**The problem:**
Copy the data below exactly. Any pictures in it should be omitted.

Electronics source listings:

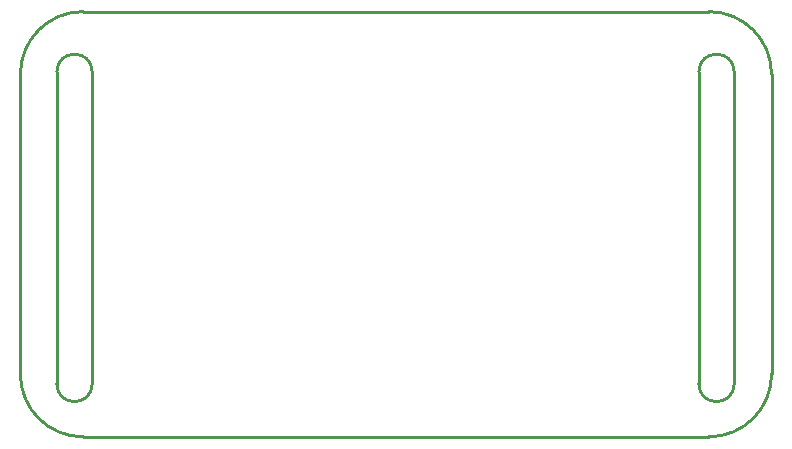
<source format=gko>
G04 Layer: BoardOutlineLayer*
G04 EasyEDA v6.5.22, 2022-11-24 10:27:38*
G04 c2ffbf048bd549cebe30352b3eb0f613,ed70181f279245e6aff80281ee7dc86a,10*
G04 Gerber Generator version 0.2*
G04 Scale: 100 percent, Rotated: No, Reflected: No *
G04 Dimensions in millimeters *
G04 leading zeros omitted , absolute positions ,4 integer and 5 decimal *
%FSLAX45Y45*%
%MOMM*%

%ADD10C,0.2540*%
D10*
X1229997Y6199987D02*
G01*
X6529986Y6199987D01*
X6529986Y2599994D02*
G01*
X1229997Y2599994D01*
X699998Y3129993D02*
G01*
X699998Y5669988D01*
X7059985Y5669988D02*
G01*
X7059985Y3129993D01*
G75*
G01*
X6529987Y6199988D02*
G02*
X7059986Y5669989I0J-529999D01*
G75*
G01*
X7059986Y3129994D02*
G02*
X6529987Y2599995I-529999J0D01*
G75*
G01*
X1229998Y2599995D02*
G02*
X699999Y3129994I0J529999D01*
G75*
G01*
X699999Y5669989D02*
G02*
X1229998Y6199988I529999J0D01*
X1308100Y5689600D02*
G01*
X1308100Y3048000D01*
G75*
G01*
X1308100Y3048000D02*
G02*
X1008101Y3048000I-150000J0D01*
X1008100Y3048000D02*
G01*
X1008100Y5689600D01*
G75*
G01*
X1008101Y5689600D02*
G02*
X1308100Y5689600I149999J0D01*
X1308100Y5689600D02*
G01*
X1308100Y5689600D01*
X6743700Y5689600D02*
G01*
X6743700Y3048000D01*
G75*
G01*
X6743700Y3048000D02*
G02*
X6443701Y3048000I-150000J0D01*
X6443700Y3048000D02*
G01*
X6443700Y5689600D01*
G75*
G01*
X6443701Y5689600D02*
G02*
X6743700Y5689600I149999J0D01*
X6743700Y5689600D02*
G01*
X6743700Y5689600D01*

%LPD*%
M02*

</source>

**Solution to the problem:**
<source format=gko>
G04 Layer: BoardOutlineLayer*
G04 EasyEDA v6.5.22, 2022-11-24 10:27:38*
G04 c2ffbf048bd549cebe30352b3eb0f613,ed70181f279245e6aff80281ee7dc86a,10*
G04 Gerber Generator version 0.2*
G04 Scale: 100 percent, Rotated: No, Reflected: No *
G04 Dimensions in millimeters *
G04 leading zeros omitted , absolute positions ,4 integer and 5 decimal *
%FSLAX45Y45*%
%MOMM*%

%ADD10C,0.2540*%
D10*
X1229997Y6199987D02*
G01*
X6529986Y6199987D01*
X6529986Y2599994D02*
G01*
X1229997Y2599994D01*
X699998Y3129993D02*
G01*
X699998Y5669988D01*
X7059985Y5669988D02*
G01*
X7059985Y3129993D01*
G75*
G01*
X6529987Y6199988D02*
G02*
X7059986Y5669989I0J-529999D01*
G75*
G01*
X7059986Y3129994D02*
G02*
X6529987Y2599995I-529999J0D01*
G75*
G01*
X1229998Y2599995D02*
G02*
X699999Y3129994I0J529999D01*
G75*
G01*
X699999Y5669989D02*
G02*
X1229998Y6199988I529999J0D01*
X1308100Y5689600D02*
G01*
X1308100Y3048000D01*
G75*
G01*
X1308100Y3048000D02*
G02*
X1008101Y3048000I-150000J0D01*
X1008100Y3048000D02*
G01*
X1008100Y5689600D01*
G75*
G01*
X1008101Y5689600D02*
G02*
X1308100Y5689600I149999J0D01*
X1308100Y5689600D02*
G01*
X1308100Y5689600D01*
X6743700Y5689600D02*
G01*
X6743700Y3048000D01*
G75*
G01*
X6743700Y3048000D02*
G02*
X6443701Y3048000I-150000J0D01*
X6443700Y3048000D02*
G01*
X6443700Y5689600D01*
G75*
G01*
X6443701Y5689600D02*
G02*
X6743700Y5689600I149999J0D01*
X6743700Y5689600D02*
G01*
X6743700Y5689600D01*

%LPD*%
M02*

</source>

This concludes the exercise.